When I say “BEST” it’s important to note that I’m thinking what is “best” for me, not for other people. I don’t need a burst mode of 20 shots per second, as I’m more likely to take one shot in 20 seconds. I’m not a very strong person, and a camera that is too heavy for me becomes a burden. Finally, in “digital”, there are a huge number of settings that can be selected later on in my computer.

Also consider that I am now only shooting in RAW mode, so only the data from the sensor is being captured and sent to my computer. As I see it, very, very few of those hundreds of settings will have any effect at all on my raw image - if I get shutter speed, aperture, and ISO set properly, what else do I need? All those other fancy camera settings could be achieved in my computer, just as well (or maybe better) than being done by the camera’s computer.

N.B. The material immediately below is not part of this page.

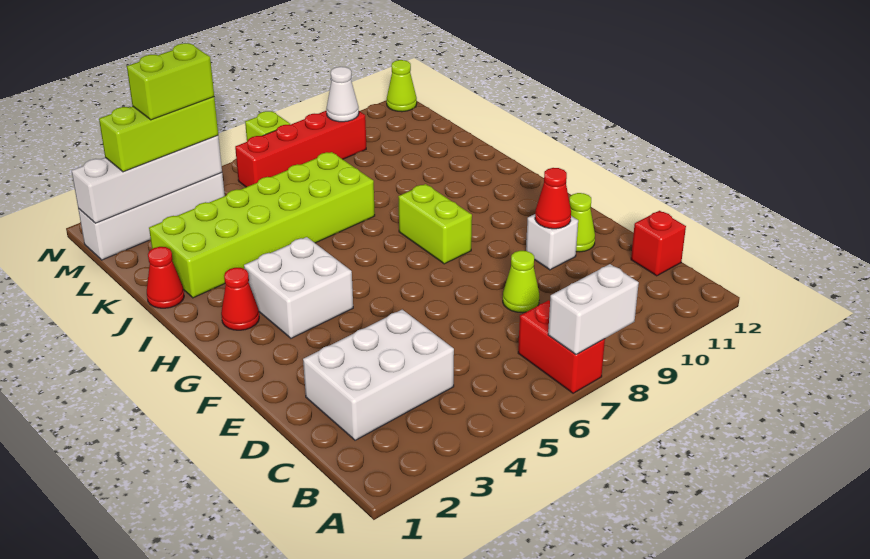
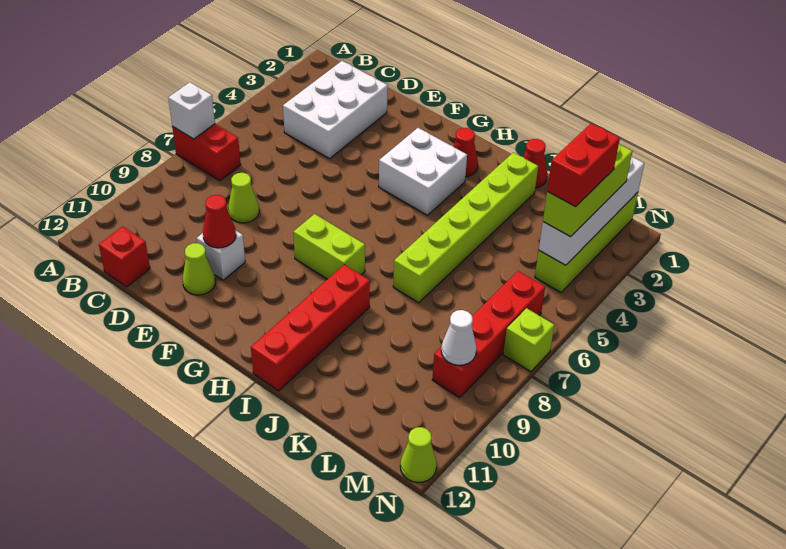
white 1x2 brick [548,264,639,354] -> white 1x1 brick [168,82,215,139]
none -> red 1x4 brick [251,265,370,391]
lime 2x6 brick [149,152,375,298] -> lime 1x6 brick [393,152,538,303]
white 1x4 brick [78,173,225,260] -> lime 1x4 brick [535,192,638,292]
lime 1x2 brick [127,43,214,120] -> red 1x2 brick [547,123,620,207]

If you accept the above reasoning, then what I probably want is the camera that will give me the very best raw file, meaning more megapixels, and anything that improves the image quality at the pixel level.

(Personally, my M10 Leica was at the top with 24 megapixels, and the newer models are going to be up to 55 megapixels - do I need more? …and while my Nikon Df “only” has 16 megapixels, my D750 has 24, while Joanna’s D810 has 36, and the upcoming D850 will probably have 50 or so - so strictly speaking, I would do “better” with the newer cameras… …BUT… if you’ve been reading the feedback I’ve been getting to improve my images, not once was anyone saying I need more megapixels - I need more of the basic understanding of how to get the most out of my images when Using PhotoLab as my editor.